_ASSIGNED TASK 1:_
In the text on building the Great Pyramid's King's Chamber, how tall was the pyramid platform during Phase Two?
_ASSIGNED TASK 2:_
Pick up the piece on building the Great Pyramid's King's Chamber where it stops, and write the next few paragraphs.

The burial room of Pharaoh Khufu required that his Overseer of Royal Projects, the great architect and engineer Hemienu, transport massive beams of granite, some of which weighed in excess of 60 tons, more than 60 meters above the pyramid’s foundation.  With each successive course of blocks his workspace became more confined, the uphill drag became longer, and the placement became more precise.  Where did the energy required for this undertaking come from?

In Phase One we looked at how two thirds of the pyramid and all of its internal structures below the King’s Chamber were constructed with a ramp that reached less than one third of its height.  In Phase Two we will look at how the King’s Chamber and its related architecture were built using this same ramp, as well as some innovations in design and methodology that included scaffolding, an elevator, and a powerful tractor, all of which were integrated into the architecture itself, and all of which used tools and principles known to be in existence during Hemienu’s time.

We will devote this current article to explaining exactly what it was Hemienu was building in Phase Two.

During Phase Two Hemienu was entirely concerned with the construction of the King’s Chamber, and perhaps it is best to forget for the moment about the rest of the pyramid.  The Great Pyramid at that point was a massive 43 meter high platform that provided both the foundation for and the machinery involved in building a smaller pyramid, which in turn served the dual purpose of support and scaffolding for the burial chamber and its related architecture.  In Phase Two, the superstructure we will be referring to is not the Great Pyramid itself, but this mini-pyramid being constructed on its fiftieth course.

But we will also be taking a much more detailed look at the Grand Gallery and its related architecture.  If the Great Pyramid was a machine of construction during Phase Two, then the Grand Gallery and the Ascending Corridor housed its engine.  Phase One was a saga of architecture, geometry, and logistics.  Phase Two is a tale of men and machines—elevators, counterweights, ballasts, even trolley tracks.  And yes, ramps.

The megalithic beams used in the King’s Chamber and the Relieving Compartments were first pulled up the external ramp and stored on a reinforced staging area.  This was accomplished with the help of a counterweight system in the Grand Gallery.  Then a mini-pyramid was built as the King’s Chamber went up.  This structure served as both the support for the King’s Chamber architecture and the scaffolding for the project.  A freight elevator, also powered by the counterweight system, was incorporated into this mini-pyramid, all of which would disappear into the core of the Great Pyramid in Phase Three.

Like Phase One, Phase Two can be divided into three sections—the worksite formed by the fiftieth course of the pyramid and how the external ramp functioned during this phase, how the counterweight system worked, and then finally the King’s Chamber.  But in order to fully appreciate how the worksite was organized, how the mini-pyramid was constructed, and how the counterweight system worked, it is best to start with a detailed description of the King’s Chamber and its related architecture.

Hemienu to Houdin Phase Two will thus be divided along these lines:  Part A—The King’s Chamber; Part B—The Grand Gallery and Counterweight System; and Part C—How It All Came Together.

The King’s Chamber… Or is it?  

Arguments to the contrary notwithstanding, as far as we know the King’s Chamber was intended to be Pharaoh Khufu’s final resting place, which (obviously) is why it is called the King’s Chamber.  While there are those who believe that Khufu’s actual burial room lies yet undiscovered within the Great Pyramid, there is some fairly good circumstantial evidence that the King’s Chamber was intended to be the focal piece of the whole ensemble.  To begin with, it contains a sarcophagus…  generally considered a pretty reliable clue that a room might be a burial chamber.

_ENTRIES SHOWN:_
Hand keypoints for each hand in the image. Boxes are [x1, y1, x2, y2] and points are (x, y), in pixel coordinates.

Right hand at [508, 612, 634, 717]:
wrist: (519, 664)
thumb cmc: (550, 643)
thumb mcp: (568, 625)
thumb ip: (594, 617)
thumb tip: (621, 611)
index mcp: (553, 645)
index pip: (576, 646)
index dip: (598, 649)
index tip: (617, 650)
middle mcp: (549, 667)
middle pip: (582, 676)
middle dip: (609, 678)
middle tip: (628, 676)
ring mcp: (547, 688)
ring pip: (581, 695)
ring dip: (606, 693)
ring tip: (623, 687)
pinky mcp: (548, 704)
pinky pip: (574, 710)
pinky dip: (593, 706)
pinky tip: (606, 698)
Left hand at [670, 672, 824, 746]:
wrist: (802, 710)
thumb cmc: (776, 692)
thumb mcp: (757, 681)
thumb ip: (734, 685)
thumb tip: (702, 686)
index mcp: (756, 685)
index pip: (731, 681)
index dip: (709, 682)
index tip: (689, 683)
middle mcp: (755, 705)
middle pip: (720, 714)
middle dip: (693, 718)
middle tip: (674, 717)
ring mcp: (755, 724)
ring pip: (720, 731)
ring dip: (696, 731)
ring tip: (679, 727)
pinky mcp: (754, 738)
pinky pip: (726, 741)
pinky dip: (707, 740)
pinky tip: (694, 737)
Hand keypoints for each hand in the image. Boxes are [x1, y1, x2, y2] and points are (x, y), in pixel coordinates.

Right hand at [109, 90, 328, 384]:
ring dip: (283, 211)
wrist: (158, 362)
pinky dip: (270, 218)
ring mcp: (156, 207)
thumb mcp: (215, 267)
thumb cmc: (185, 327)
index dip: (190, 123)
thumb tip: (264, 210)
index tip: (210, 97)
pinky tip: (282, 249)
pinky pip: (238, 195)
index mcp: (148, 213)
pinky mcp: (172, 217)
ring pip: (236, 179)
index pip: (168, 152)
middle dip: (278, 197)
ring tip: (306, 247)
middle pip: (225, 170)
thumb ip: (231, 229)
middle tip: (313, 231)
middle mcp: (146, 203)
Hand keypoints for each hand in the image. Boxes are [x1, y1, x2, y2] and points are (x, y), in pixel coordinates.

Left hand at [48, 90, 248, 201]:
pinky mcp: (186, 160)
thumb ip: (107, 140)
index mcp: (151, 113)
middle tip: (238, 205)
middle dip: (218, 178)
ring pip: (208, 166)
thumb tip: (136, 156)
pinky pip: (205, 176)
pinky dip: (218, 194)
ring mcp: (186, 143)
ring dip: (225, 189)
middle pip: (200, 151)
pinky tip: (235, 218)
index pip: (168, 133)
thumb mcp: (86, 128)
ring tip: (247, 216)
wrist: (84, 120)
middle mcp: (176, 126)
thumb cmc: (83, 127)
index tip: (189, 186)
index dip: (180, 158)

_RESULT 1:_
43 meters

_RESULT 2:_
[Anecdotal Exception:  I once knew a police detective who kept a coffin in his living room.  When I asked him why, he said because the neighbors complained about it being on his porch.  True story.]

The King’s Chamber and the sarcophagus – usually, but not always, a good sign that someone was interred (Photo by Keith Payne)

But there are other reasons as well.  Structurally speaking, it is the center of the design.  This does not mean that it is literally in the physical center of the pyramid.  Instead, it means that everything below, beneath, and around the King’s Chamber was designed to support a 20×10 cubit room with a flat ceiling, exactly where it is located.  Everything else, from the materials used in its construction to its exact positioning, was geared toward achieving this goal.  Hemienu would accomplish this using tried and true methods and innovations that expanded on these techniques.

As we will see throughout our explication of Phase Two, the Grand Gallery exists as it does and where it does in order to build the King’s Chamber.  When compared with the external ramp and the elevation of the Relieving Compartments, every detail from the length and height of the Grand Gallery to the positioning of the Great Step was determined by the dimensions of the King’s Chamber and the gabled ceiling of the structure above it.  So if there is an even more regal tomb in the pyramid—we’ll call it the Emperor’s Chamber—then where is it and how was it built?

One possibility is that it could be to the south of the Queen’s Chamber, but again, where?  In order to stay on the north/south axis it would have to be lower than the southern “air shafts” (intercom channels) leading out of the King’s and Queen’s chambers, which would situate it lower than both, which is not a very stately location for an Emperor.  Royal burial chambers in the large-scale pyramids prior to Khufu (Djoser’s Step Pyramid is an exception, but a lot of changes followed Djoser) were higher than other chambers and antechambers, and Khafre would likewise follow suit.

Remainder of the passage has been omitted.